内閣府が8日発表した2015年10~12月期の国内総生産(GDP、季節調整済み)の改定値は、物価変動の影響を除いた実質で前期比0.3%減、このペースが1年間続くと仮定した年率換算で1.1%減となった。最新の設備投資に関する統計などを反映し、2月に発表された速報値の年率1.4%減から小幅に上方修正された。個人消費や輸出が弱く日本経済の弱さが改めて浮き彫りになった。
マイナス成長は2四半期ぶり。個人消費は暖冬で暖房器具が振るわず、速報値の0.8%減から0.9%減へと下方修正された。公共投資も2.7%減から3.4%減に悪化した。

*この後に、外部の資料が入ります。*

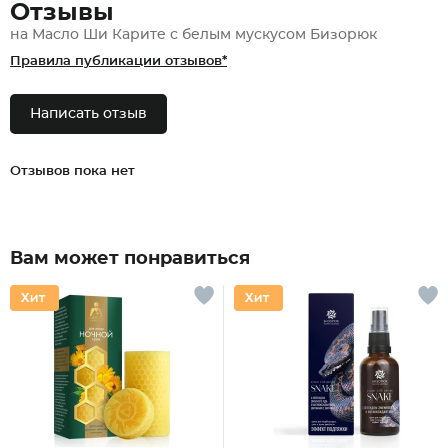
Отзывы
на Масло Ши Карите с белым мускусом Бизорюк
Правила публикации отзывов*
Написать отзыв
Отзывов пока нет
Вам может понравиться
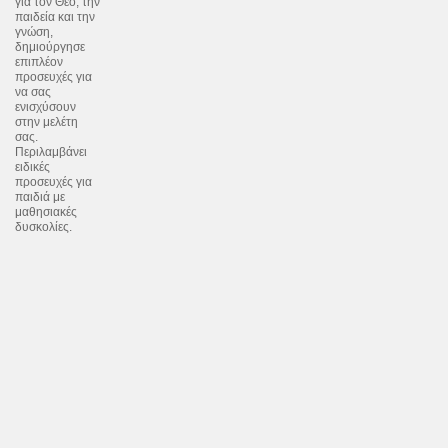
για τον Θεό, την
παιδεία και την
γνώση,
δημιούργησε
επιπλέον
προσευχές για
να σας
ενισχύσουν
στην μελέτη
σας.
Περιλαμβάνει
ειδικές
προσευχές για
παιδιά με
μαθησιακές
δυσκολίες.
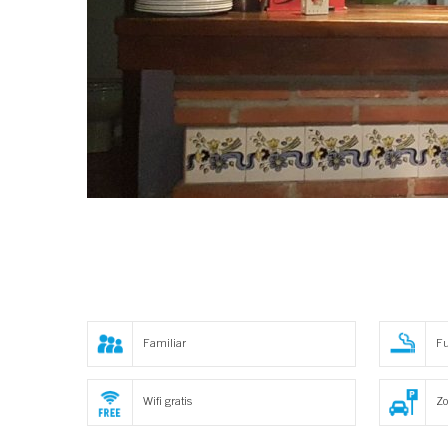
Familiar
F
Wifi gratis
Zo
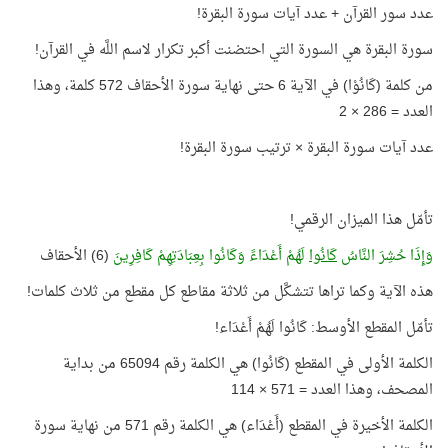
عدد سور القرآن + عدد آيات سورة البقرة!
سورة البقرة هي السورة التي احتضنت أكبر تكرار لاسم اللَّه في القرآن!
من كلمة (كَانُوْا) في الآية 6 حتى نهاية سورة الأحقاف 572 كلمة، وهذا
العدد = 286 × 2
عدد آيات سورة البقرة × ترتيب سورة البقرة!
تأمّل هذا الميزان الرقمي!
وَإِذَا حُشِرَ النَّاسُ
كَانُوا
لَهُمْ أَعْدَاءً وَكَانُوا بِعِبَادَتِهِمْ كَافِرِينَ
(6) الأحقاف
هذه الآية وكما تراها تتشكَّل من ثلاثة مقاطع كل مقطع من ثلاث كلمات!
تأمّل المقطع الأوسط: كَانُوا لَهُمْ أَعْدَاء!
الكلمة الأولى في المقطع (كَانُوا) هي الكلمة رقم 65094 من بداية
المصحف، وهذا العدد = 571 × 114
الكلمة الأخيرة في المقطع (أَعْدَاء) هي الكلمة رقم 571 من نهاية سورة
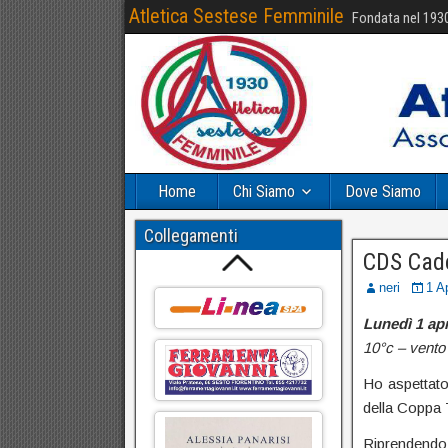
Atletica Sestese Femminile
Fondata nel 193
Home
Chi Siamo
Dove Siamo
Collegamenti
CDS Cade
neri
1 A
Lunedì 1 apr
10°c – vento
Ho aspettato,
della Coppa 
Riprendendo i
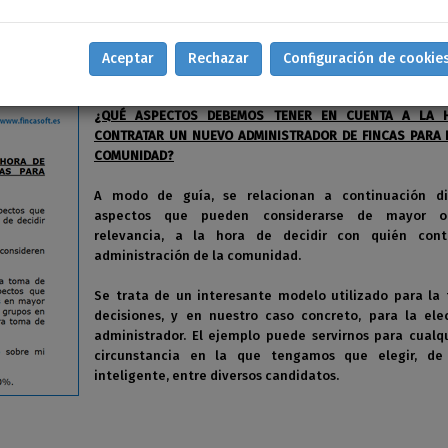
Aceptar
Rechazar
Configuración de cookie
¿QUÉ ASPECTOS DEBEMOS TENER EN CUENTA A LA 
CONTRATAR UN NUEVO ADMINISTRADOR DE FINCAS PARA
COMUNIDAD?
A modo de guía, se relacionan a continuación di
aspectos que pueden considerarse de mayor 
relevancia, a la hora de decidir con quién cont
administración de la comunidad.
Se trata de un interesante modelo utilizado para la
decisiones, y en nuestro caso concreto, para la ele
administrador. El ejemplo puede servirnos para cualq
circunstancia en la que tengamos que elegir, d
inteligente, entre diversos candidatos.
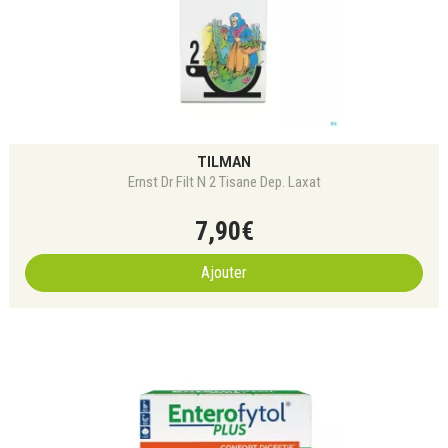
TILMAN
Ernst Dr Filt N 2 Tisane Dep. Laxat
7
,
90
€
Ajouter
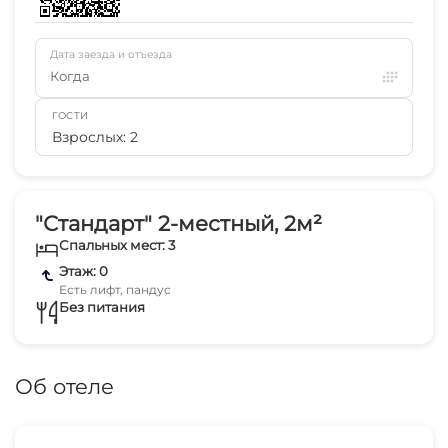
Дата заезда и отъезда
Когда
ГОСТИ
Взрослых: 2
"Стандарт" 2-местный, 2м²
Спальных мест: 3
Этаж: 0
Есть лифт, пандус
Без питания
Об отеле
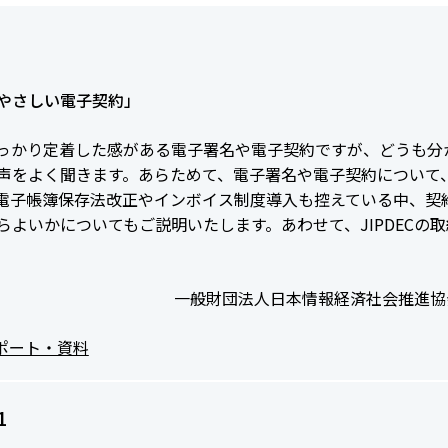
やさしい電子契約」
っかり定着した感がある電子署名や電子契約ですが、どうも分
声をよく聞きます。あらためて、電子署名や電子契約について
電子帳簿保存法改正やインボイス制度導入も控えている中、契
らよいかについてもご説明いたします。あわせて、JIPDECの
一般財団法人日本情報経済社会推進協会
ポート・資料
1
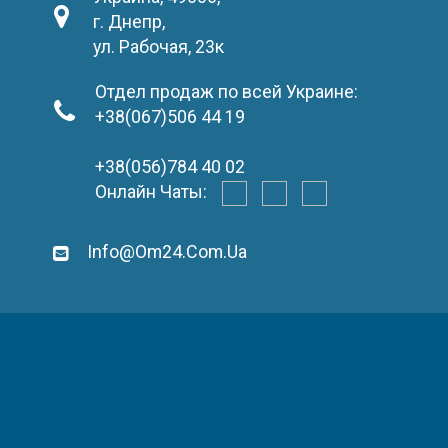
г. Днепр,
ул. Рабочая, 23к
Отдел продаж по всей Украине:
+38(067)506 44 19
+38(056)784 40 02
Онлайн Чаты:
Info@om24.com.ua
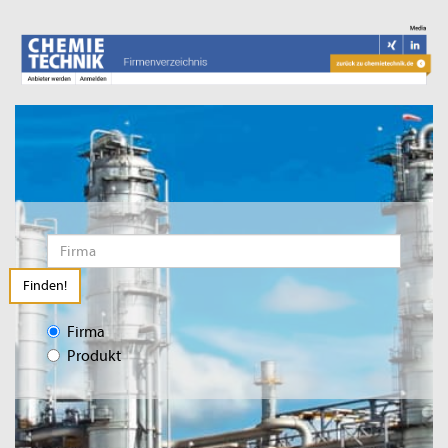
Finden!
Firma
Produkt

設備投資は、法人企業統計で不動産やサービス関連の設備投資が伸びたことを反映し、1.4%増から1.5%増に改善した。
会見した石原伸晃経済再生担当相は「消費は弱含みだが、日本経済のファンダメンタルズ(基礎的条件)は良好だ」との考えを改めて示した。
ただ、年明け以降の中国経済の一段の失速や市場混乱で内外経済への不安が膨らみ、足元の消費関連指標が弱含んでいるほか、設備投資は先送り懸念が強まっている。
市場からは「今年1~3月期もマイナス成長になり得る」(SMBC日興証券の宮前耕也シニアエコノミスト)との声も上がっている。